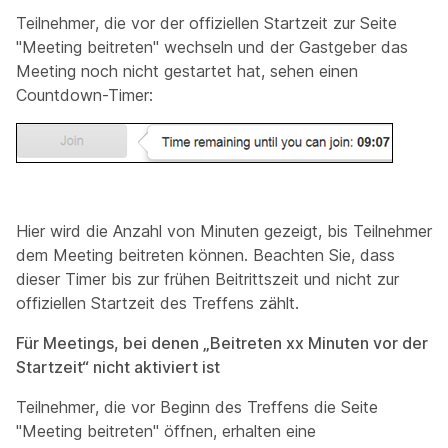
Teilnehmer, die vor der offiziellen Startzeit zur Seite
"Meeting beitreten" wechseln und der Gastgeber das
Meeting noch nicht gestartet hat, sehen einen
Countdown-Timer:
Hier wird die Anzahl von Minuten gezeigt, bis Teilnehmer
dem Meeting beitreten können. Beachten Sie, dass
dieser Timer bis zur frühen Beitrittszeit und nicht zur
offiziellen Startzeit des Treffens zählt.
Für Meetings, bei denen „Beitreten
xx
Minuten vor der
Startzeit“ nicht aktiviert ist
Teilnehmer, die vor Beginn des Treffens die Seite
"Meeting beitreten" öffnen, erhalten eine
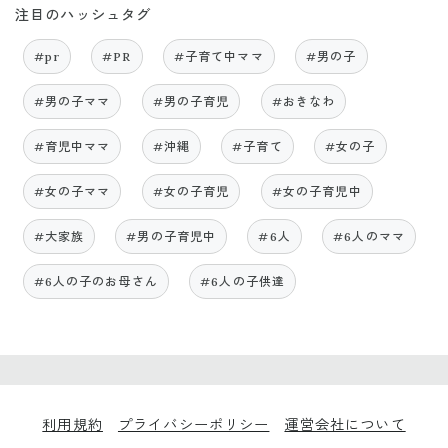
注目のハッシュタグ
#pr
#PR
#子育て中ママ
#男の子
#男の子ママ
#男の子育児
#おきなわ
#育児中ママ
#沖縄
#子育て
#女の子
#女の子ママ
#女の子育児
#女の子育児中
#大家族
#男の子育児中
#6人
#6人のママ
#6人の子のお母さん
#6人の子供達
利用規約
プライバシーポリシー
運営会社について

**ACTIVITY:** Sift through the entries and copy every line with "Minuten".

**RESPONSE:**
Hier wird die Anzahl von Minuten gezeigt, bis Teilnehmer
Minuten vor der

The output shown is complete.